Completamente sem noção, enclausurada dentro da bolha do Judiciário, deslumbrada e totalmente desconectada da realidade do brasileiro médio!

R.A.R disse:
19 de outubro de 2022 às 16:06

Os juízes precisavam parar é de dar Sentenças que parecem ser feitas por Secretários ou estagiários! Melhorando o nível dos julgados.

SandroFM disse:
20 de outubro de 2022 às 15:25

Juiz é um servidor público e já ganha muito bem até para os padrões internacionais. Quer ter aumento salarial de 40%?! Então a opção dos juízes é deixar o serviço público, empreender, abrir um escritório de advocacia, e com muito estudo, esforço e competência, talvez ter ganhos melhores que na magistratura.

CBTormena disse:
20 de outubro de 2022 às 15:58

Melhor que quase todas as pessoas do país, mas ainda assim não está bom. Esse é o problema da autonomia financeira do judiciário.

Zé Machado disse:
21 de outubro de 2022 às 09:04

A magistratura necessita de uma modernização séria, sem maquiagens para se extirpar alguns privilégios considerados odiosos. A luta da Exma. Sra. presidente da AMB, magistrada séria e competente, merece o apoio da sociedade nos seus pleitos. Quanto à remuneração, o magistrado brasileiro trabalha mais que o inglês e recebe quase metade, merecendo as devidas equalizações e adequações, dada a indispensabilidade de uma magistratura forte e confiável.

Zé Machado disse:
21 de outubro de 2022 às 09:04

A magistratura necessita de uma modernização séria, sem maquiagens para se extirpar alguns privilégios considerados odiosos. A luta da Exma. Sra. presidente da AMB, magistrada séria e competente, merece o apoio da sociedade nos seus pleitos. Quanto à remuneração, o magistrado brasileiro trabalha mais que o inglês e recebe quase metade, merecendo as devidas equalizações e adequações, dada a indispensabilidade de uma magistratura forte e confiável.

MACACO & PAPAGAIO disse:
21 de outubro de 2022 às 14:12

A formidável reflexão acima também se aplica aos membros do Ministério Públicos, aos pornopolíticos e às demais carreiras de Estado que sentam (e se digladiam) por privilégios.
Que tal se todos se preparassem e ganhassem o mesmo que um professor da Educação Básica?
Sim, e tem os aposentados opulentos, diferentes dos "sans culotte".
Essa é a democracia que querem, mas não escreve uma linha sobre a democratização de bens e riquezas desses estadocrata$ tiranos.
Sim, e se der, criem também mais cargos comissionados para as acumulações de rendas dos apadrinhados e das famílias.
Paga aí do seu bolso os privilégios da classe jurídica, ricaço; e não desfila verborragias demagogas com o contribuinte.

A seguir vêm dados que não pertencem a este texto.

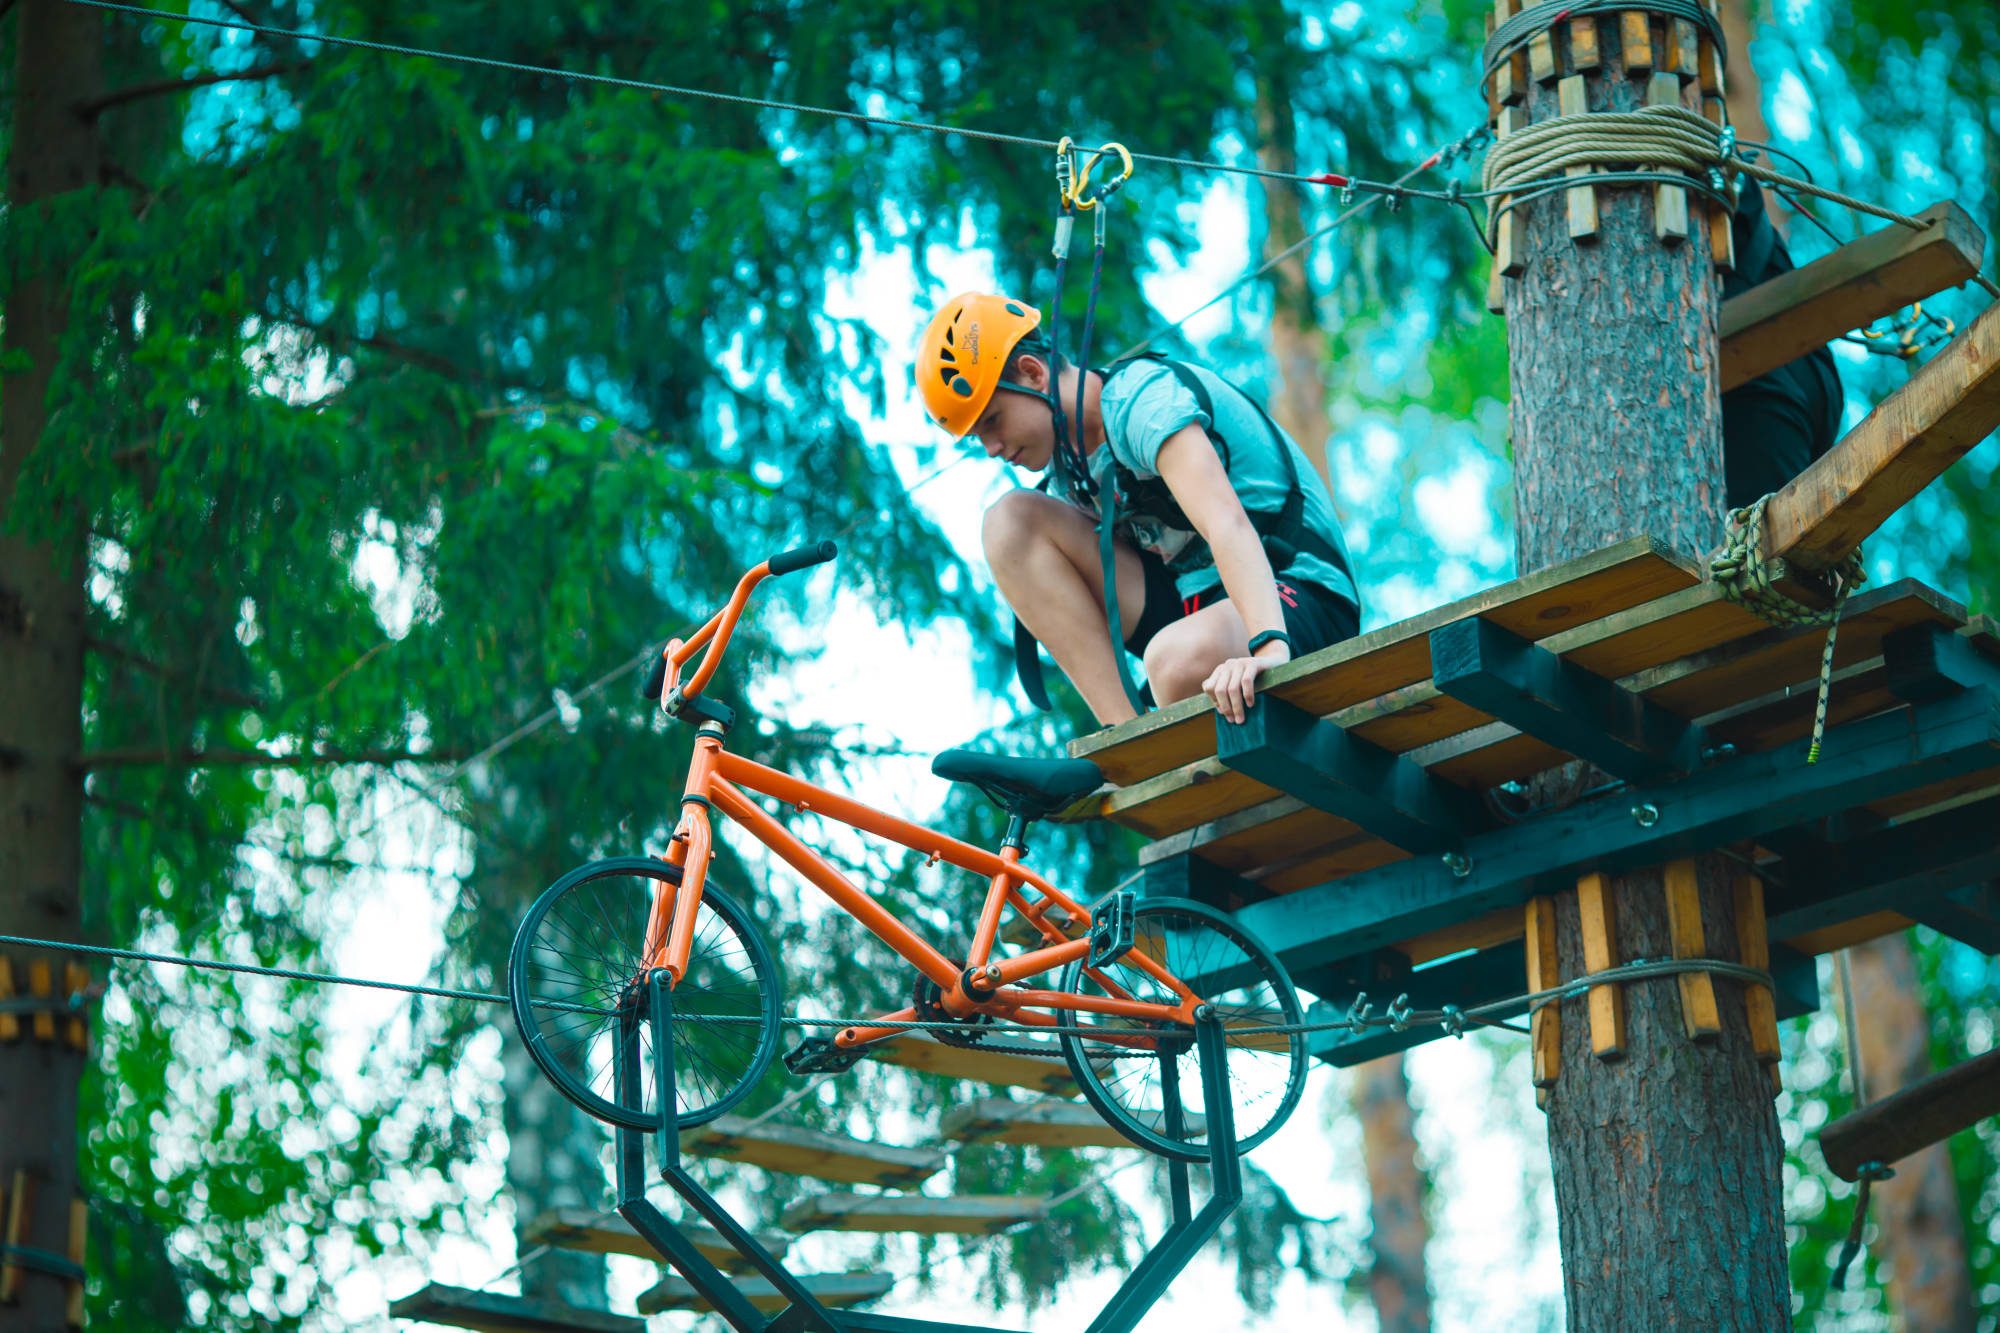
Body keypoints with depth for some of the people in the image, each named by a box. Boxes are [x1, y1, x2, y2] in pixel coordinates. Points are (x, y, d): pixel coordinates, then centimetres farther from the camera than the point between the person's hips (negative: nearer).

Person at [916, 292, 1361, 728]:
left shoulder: (1143, 398, -17)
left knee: (1181, 659, -44)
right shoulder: (1065, 470, 10)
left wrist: (1268, 647, -47)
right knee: (1011, 520, -7)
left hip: (1297, 597, -8)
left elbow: (1227, 527, -32)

observador_paulista disse:
24 de outubro de 2022 às 18:35

Ora, é de conhecimento notório, como apontado pelo Ministro Peluso em entrevista à revista VEJA há alguns anos, que a maioria das decisões judiciais são proferidas por assistentes ou assessores (categoria que vem sendo multiplicada em todos os tribunais, haja vista projeto de lei em tramitação em São Paulo). Assim, não se justifica aumento salarial ou a manutenção de 60 dias de férias.